# [Record set]
=== Section Start ===
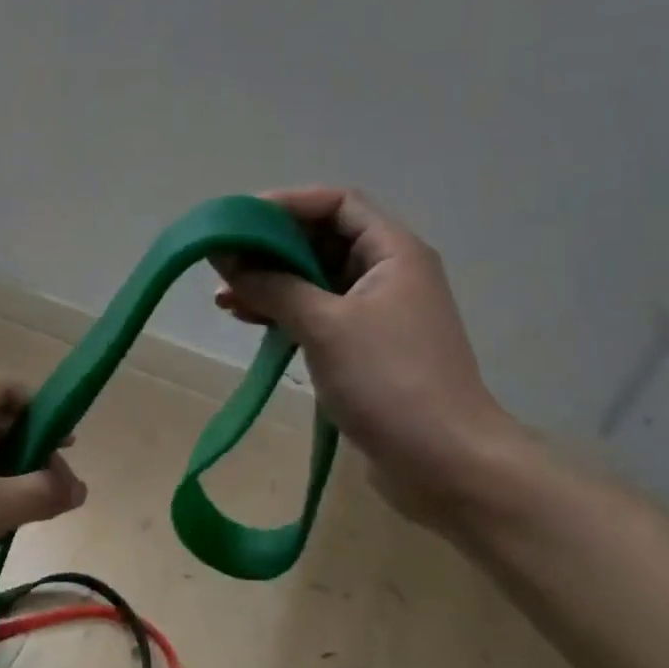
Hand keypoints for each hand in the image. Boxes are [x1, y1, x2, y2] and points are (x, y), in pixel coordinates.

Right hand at [215, 187, 522, 522]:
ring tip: (223, 296)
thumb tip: (224, 254)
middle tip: (222, 260)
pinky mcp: (365, 348)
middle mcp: (388, 273)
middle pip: (322, 239)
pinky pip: (318, 314)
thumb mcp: (324, 324)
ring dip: (271, 282)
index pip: (336, 203)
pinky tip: (247, 320)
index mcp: (393, 252)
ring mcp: (378, 313)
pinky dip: (283, 312)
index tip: (239, 219)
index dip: (287, 203)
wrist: (445, 464)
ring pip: (315, 279)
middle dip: (270, 247)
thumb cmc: (389, 380)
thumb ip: (272, 284)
=== Section End ===
# [Task instructions]
Only the lines above starting at the line that holds "thumb tip: (224, 254)" and ending at the line that holds "index tip: (239, 219)" are to be repeated, exactly and in full.

# [Solved exercise]
thumb tip: (224, 254)
middle tip: (222, 260)
pinky mcp: (365, 348)
middle mcp: (388, 273)
middle pip: (322, 239)
pinky pip: (318, 314)
thumb mcp: (324, 324)
ring dip: (271, 282)
index pip: (336, 203)
pinky tip: (247, 320)
index mcp: (393, 252)
ring mcp: (378, 313)
pinky dip: (283, 312)
index tip: (239, 219)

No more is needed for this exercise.